3.1.3 Automation of initialization phase
Since initialization phase was not implemented in the basic tool, the next target was to automate it. In fact, doing the initialization phase manually is a really hard and complicated task because the number of parameter dimensions increases with the number of joints. Manual initialization is obviously a bottleneck for a practical 3D motion estimation system. Therefore, the project focused on automating the initialization phase. Both sides thought that it would be impossible to achieve perfect automation for any arbitrary pose, so we took a more practical approach and aimed to simplify the initialization task. The goal was to develop an interactive initialization tool. That is, the initialization phase was divided into several steps. The processing for each step was automated and manual interactive tuning was applied between steps. The graphical user interface for this step-by-step initialization is shown in Fig. 3. The steps are described in detail below.
(1) Head detection
Detect the head part by using a sphere model and fitting the sphere to the upper part of the 3D body shape.
(2) Torso detection
Detect the torso part by fitting a cylinder model to the part underneath the 3D body shape's head detected in the previous step.
(3) Limb detection
Detect the positions of limbs by iterating the torso detection algorithm.

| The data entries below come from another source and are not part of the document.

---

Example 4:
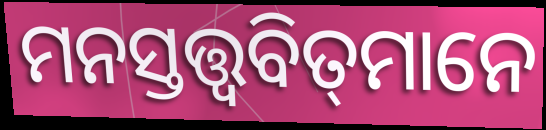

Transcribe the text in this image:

ମନସ୍ତତ୍ତ୍ୱବିତ୍‌ମାନେ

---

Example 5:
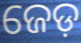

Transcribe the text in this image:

ଜେଡ଼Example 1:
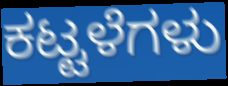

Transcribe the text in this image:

ಕಟ್ಟಳೆಗಳು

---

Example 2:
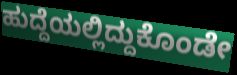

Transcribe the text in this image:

ಹುದ್ದೆಯಲ್ಲಿದ್ದುಕೊಂಡೇ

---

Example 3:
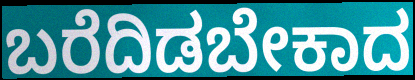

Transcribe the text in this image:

ಬರೆದಿಡಬೇಕಾದ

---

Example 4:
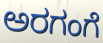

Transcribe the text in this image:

ಅರಗಂಗೆ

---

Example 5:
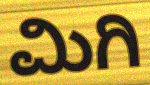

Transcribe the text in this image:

ಮಿಗಿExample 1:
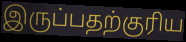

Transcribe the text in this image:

இருப்பதற்குரிய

While the idea of step-by-step detection is simple, it is useful in practice as a means of developing tools for further research. By avoiding direct parameter tuning, we achieved much easier interactive tuning.

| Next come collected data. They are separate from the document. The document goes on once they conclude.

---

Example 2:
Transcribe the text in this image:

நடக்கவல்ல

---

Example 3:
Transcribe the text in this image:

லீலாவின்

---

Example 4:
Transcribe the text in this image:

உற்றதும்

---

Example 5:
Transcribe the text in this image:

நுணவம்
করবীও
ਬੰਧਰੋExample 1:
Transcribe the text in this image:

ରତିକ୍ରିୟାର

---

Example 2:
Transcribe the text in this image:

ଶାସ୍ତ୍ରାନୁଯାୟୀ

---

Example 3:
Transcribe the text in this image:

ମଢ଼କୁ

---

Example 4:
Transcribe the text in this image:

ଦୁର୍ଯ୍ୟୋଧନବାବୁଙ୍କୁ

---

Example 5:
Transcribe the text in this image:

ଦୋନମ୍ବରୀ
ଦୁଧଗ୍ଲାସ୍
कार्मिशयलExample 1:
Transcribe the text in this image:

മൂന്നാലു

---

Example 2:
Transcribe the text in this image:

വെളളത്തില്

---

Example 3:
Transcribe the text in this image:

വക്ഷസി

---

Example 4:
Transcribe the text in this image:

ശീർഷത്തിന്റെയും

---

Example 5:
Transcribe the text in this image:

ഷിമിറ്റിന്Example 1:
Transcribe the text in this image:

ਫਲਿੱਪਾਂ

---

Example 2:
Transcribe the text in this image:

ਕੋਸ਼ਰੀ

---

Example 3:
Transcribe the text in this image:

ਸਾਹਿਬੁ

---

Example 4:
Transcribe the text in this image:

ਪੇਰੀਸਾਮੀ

3.2 Zhejian University: application of estimated 3D motion to CG animation
While much work remained to be done on the markerless motion capture developed through collaboration with Shanghai Jiaotong University to improve the system performance, we next considered the application of CG animation. To identify the possibilities of such applications, we conducted a collaborative project with the team of Prof. Xiaogan Jin at Zhejiang University in China. Professor Jin has studied in Japan and is a leader in the CG field in China. We proposed that his team should develop high-reality human CG models. While applying the motion data to the CG model, the joints of the CG model must be deformed properly to achieved natural and visually smooth motion. Jin's team was perfect for achieving such deformation. Tools to link the estimated 3D motion and the CG model were developed. While the resulting synthesized motion was not smooth enough, the project revealed issues related to 3D motion estimation. Both sides gained CG and CV technical skills from each other.

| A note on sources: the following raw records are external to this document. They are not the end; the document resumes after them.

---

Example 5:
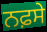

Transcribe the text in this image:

ਨਫ਼ਸੇ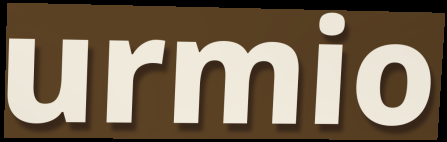
urmio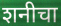
शनीचा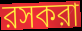
রসকরাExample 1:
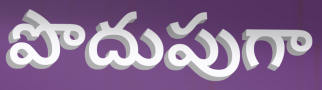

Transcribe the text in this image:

పొదుపుగా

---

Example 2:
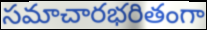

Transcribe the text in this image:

సమాచారభరితంగా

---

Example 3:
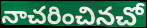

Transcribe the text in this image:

నాచరించినచో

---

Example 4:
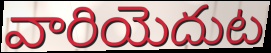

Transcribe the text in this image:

వారియెదుట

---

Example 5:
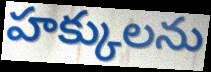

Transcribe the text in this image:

హక్కులను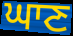
ਘਾਣ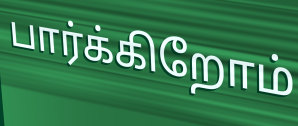
பார்க்கிறோம்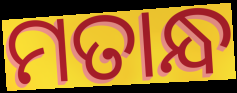
ମତାନ୍ଧ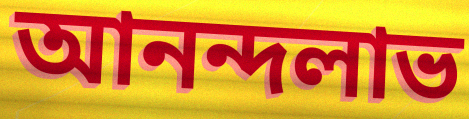
আনন্দলাভ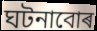
ঘটনাবোৰ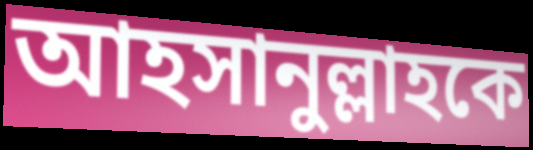
আহসানুল্লাহকে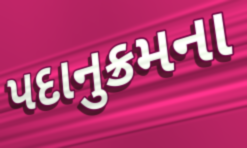
પદાનુક્રમના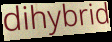
dihybrid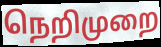
நெறிமுறை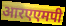
आरएएमपी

3.3 Tsinghua University: face reconstruction
While pursuing our overall aim of high-quality 3D reconstruction for the whole human body, we also focused specifically on modeling the face in detail. After surveying research on modeling emotions from facial expressions, we decided to contact Tsinghua University, the top academy of science and engineering in China. Professor Guangyou Xu at Tsinghua University has been tackling emotion tracking for several years and has developed high-quality libraries for feature tracking. As the first step of emotion modeling, a tool for tracking the features of face images was developed through collaboration with Tsinghua University. This tool is being utilized to refine the face model.
4. Concluding remarks
China has several major universities conducting top-class research and development. Our collaborations with Chinese universities have rapidly yielded highly useful tools. The successful development of the markerless motion capture system enabled us to work on motion analysis of long sequences of movement. Furthermore, these collaborative projects have led to the creation of a wide network of research colleagues. Collaboration enhances not only the quality of actual developments but also the relationships among researchers.